Medication is the first step, always the first step, but therapy has to be started soon after. Unless the patient understands what is happening, they will not be able to get over it, because ptsd presents itself in very physical ways. You have a racing heart, you suddenly have night terrors, like you said, blood pressure will rise. So people will feel that something physically is continuously going wrong with them. Unless they come to terms with the fact that, okay, this is happening, but this has an emotional origin, they can't deal with it right. So you need to have a psychologist involved. The minute you identify ptsd as a surgeon, you need to step away. What people do is they try to step in and they try to do what is not their job. You're not trained in psychotherapy. As a surgeon, you're not supposed to know psychotherapy.

Speaker 1:

So the best thing is identify and get somebody else involved so that they can deal with it in the right way.

Speaker 2:

Yeah, that is what we commonly do, but then by the time you experts come in, how do I deal with it? Medication, medication, okay.

Speaker 1:

Till then it is medication, because it's not usually that long till you can find a psychologist.
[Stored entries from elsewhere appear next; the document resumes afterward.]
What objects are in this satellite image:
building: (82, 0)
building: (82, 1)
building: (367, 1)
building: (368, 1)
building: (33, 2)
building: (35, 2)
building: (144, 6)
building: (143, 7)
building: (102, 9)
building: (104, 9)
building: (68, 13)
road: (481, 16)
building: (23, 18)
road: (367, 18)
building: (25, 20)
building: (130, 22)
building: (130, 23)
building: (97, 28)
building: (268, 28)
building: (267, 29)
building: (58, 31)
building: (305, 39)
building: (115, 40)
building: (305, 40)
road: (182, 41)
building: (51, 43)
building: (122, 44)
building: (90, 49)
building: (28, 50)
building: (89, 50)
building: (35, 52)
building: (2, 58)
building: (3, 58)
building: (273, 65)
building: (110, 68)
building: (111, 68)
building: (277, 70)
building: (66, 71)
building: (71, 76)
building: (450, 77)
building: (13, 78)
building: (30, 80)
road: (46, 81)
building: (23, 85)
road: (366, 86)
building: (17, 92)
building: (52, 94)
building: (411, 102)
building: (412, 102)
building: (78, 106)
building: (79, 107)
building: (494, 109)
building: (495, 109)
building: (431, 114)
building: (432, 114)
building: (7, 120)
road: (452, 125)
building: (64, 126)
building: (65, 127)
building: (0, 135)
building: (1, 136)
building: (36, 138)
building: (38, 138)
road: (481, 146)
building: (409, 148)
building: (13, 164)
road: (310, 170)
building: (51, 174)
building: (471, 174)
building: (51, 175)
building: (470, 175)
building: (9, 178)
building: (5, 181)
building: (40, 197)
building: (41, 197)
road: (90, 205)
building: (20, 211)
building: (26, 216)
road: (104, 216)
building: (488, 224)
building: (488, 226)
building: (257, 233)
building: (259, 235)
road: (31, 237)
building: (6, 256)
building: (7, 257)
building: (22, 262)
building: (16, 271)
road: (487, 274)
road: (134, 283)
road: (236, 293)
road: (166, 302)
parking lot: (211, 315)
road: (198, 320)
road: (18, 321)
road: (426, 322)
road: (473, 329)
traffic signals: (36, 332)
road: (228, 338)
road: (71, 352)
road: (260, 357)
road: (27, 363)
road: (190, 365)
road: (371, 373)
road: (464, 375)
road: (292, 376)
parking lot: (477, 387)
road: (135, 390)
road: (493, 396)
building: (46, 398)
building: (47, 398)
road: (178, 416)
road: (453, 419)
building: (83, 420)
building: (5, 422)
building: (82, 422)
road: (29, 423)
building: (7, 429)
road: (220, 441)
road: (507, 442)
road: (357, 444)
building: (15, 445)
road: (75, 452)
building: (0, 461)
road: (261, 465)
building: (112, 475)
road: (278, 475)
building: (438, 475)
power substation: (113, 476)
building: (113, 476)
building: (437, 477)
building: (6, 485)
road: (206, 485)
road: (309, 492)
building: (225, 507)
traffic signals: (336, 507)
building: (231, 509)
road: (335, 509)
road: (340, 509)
But, doc, this has been a phenomenal conversation. I mean I think we've covered everything from your younger years to the younger years of the doctors practicing today. We have covered so many important topics like declaring death to substance abuse. I mean what we see as substance abuse is something affecting a whole generation, but to see it practically breaking bones or practically causing trauma which people may not recover from. I think this perspective needs to come out. People need to understand that it could be them on the wrong side of the scalpel very soon. So thank you so much for taking the time and thank you so much for sharing all this.

Speaker 2:

It's been a great pleasure to do this.

Speaker 1:

Well, we wish you all the very best in your career.